The primary nitrogen metabolism of the N-2-fixing root nodule symbiosis Alnus incana (L.)-Frankia was investigated by P-31 and N-15 nuclear magnetic resonance (NMR) spectroscopy. Perfusion of root nodules in a pulse-chase approach with N-15- or N-14-labeled NH4+ revealed the presence of the amino acids alanine (Ala), gamma-amino butyric acid, glutamine (Gln), glutamic acid (Glu), citrulline (Cit) and arginine (Arg).
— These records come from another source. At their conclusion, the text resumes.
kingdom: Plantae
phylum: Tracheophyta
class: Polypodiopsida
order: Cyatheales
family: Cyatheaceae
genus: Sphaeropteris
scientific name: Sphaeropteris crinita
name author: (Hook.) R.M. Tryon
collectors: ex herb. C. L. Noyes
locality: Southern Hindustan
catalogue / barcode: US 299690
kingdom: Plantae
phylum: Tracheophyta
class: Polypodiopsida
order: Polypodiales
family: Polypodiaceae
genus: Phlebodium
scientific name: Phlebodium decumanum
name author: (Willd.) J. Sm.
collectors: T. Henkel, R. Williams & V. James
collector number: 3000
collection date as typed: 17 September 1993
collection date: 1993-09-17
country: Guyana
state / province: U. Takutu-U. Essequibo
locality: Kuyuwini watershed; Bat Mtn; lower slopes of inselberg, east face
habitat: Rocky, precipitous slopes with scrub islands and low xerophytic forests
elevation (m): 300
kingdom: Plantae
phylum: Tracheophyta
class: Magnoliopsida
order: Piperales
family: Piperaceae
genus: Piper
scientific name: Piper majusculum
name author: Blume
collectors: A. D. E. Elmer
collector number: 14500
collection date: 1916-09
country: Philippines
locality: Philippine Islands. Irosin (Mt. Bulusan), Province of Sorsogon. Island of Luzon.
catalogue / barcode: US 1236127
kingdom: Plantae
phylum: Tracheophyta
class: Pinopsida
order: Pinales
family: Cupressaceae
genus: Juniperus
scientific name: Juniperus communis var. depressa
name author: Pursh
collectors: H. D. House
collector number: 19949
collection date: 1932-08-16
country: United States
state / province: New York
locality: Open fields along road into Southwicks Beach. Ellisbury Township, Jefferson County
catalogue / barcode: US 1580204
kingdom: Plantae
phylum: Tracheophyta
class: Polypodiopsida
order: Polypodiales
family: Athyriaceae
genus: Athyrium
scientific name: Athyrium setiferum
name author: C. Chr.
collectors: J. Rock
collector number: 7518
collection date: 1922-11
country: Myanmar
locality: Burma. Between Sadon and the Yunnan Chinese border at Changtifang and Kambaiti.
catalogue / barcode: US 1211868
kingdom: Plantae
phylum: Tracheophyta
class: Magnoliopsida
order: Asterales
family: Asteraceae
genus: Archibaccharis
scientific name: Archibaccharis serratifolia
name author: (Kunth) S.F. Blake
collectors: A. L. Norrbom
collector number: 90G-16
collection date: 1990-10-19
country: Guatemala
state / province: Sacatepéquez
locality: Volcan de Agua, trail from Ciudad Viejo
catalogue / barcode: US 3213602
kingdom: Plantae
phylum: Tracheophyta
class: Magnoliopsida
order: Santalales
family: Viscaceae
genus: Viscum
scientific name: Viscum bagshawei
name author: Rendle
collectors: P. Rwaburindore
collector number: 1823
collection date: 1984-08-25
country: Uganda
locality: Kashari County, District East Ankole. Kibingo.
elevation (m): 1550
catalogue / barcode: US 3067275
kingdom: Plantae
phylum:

Labeling kinetics of the Gln amide-N and alpha-amino acids suggested that the glutamine synthetase (GS; EC 6.3.1.2)-glutamate synthase (GOGAT; EC 1.4.1.13) pathway was active. Inhibition of the GS-catalyzed reaction by methionine sulphoximine abolished incorporation of N-15. Cit was labeled in all three N positions but most rapidly in the omega position, consistent with carbamoyl phosphate as the precursor to which Gln could be the amino donor catalyzed by carbamoyl phosphate synthase (CPS; EC 6.3.5.5). Ala biosynthesis occurred consistent with a flux of N in the sequence Gln-Glu-Ala. P-31 NMR spectroscopy in vivo and of extracts revealed several metabolites and was used in connection with the N-15 pulse-chase experiment to assess general metabolic status. Stable concentrations of ATP and UDP-glucose during extended perfusions showed that the overall root nodule metabolism appeared undisturbed throughout the experiments. The metabolic pathways suggested by the NMR results were confirmed by high activities of the enzymes GS, NADH-GOGAT and ornithine carbamoyltransferase (OCT; EC 2.1.3.3). We conclude that the primary pathway of NH4+ assimilation in A. incana root nodules occurs through the GS-GOGAT pathway. Biosynthesis of Cit through GS-CPS-OCT is important and is a link between the first amino acid Gln and this final transport and storage form of nitrogen.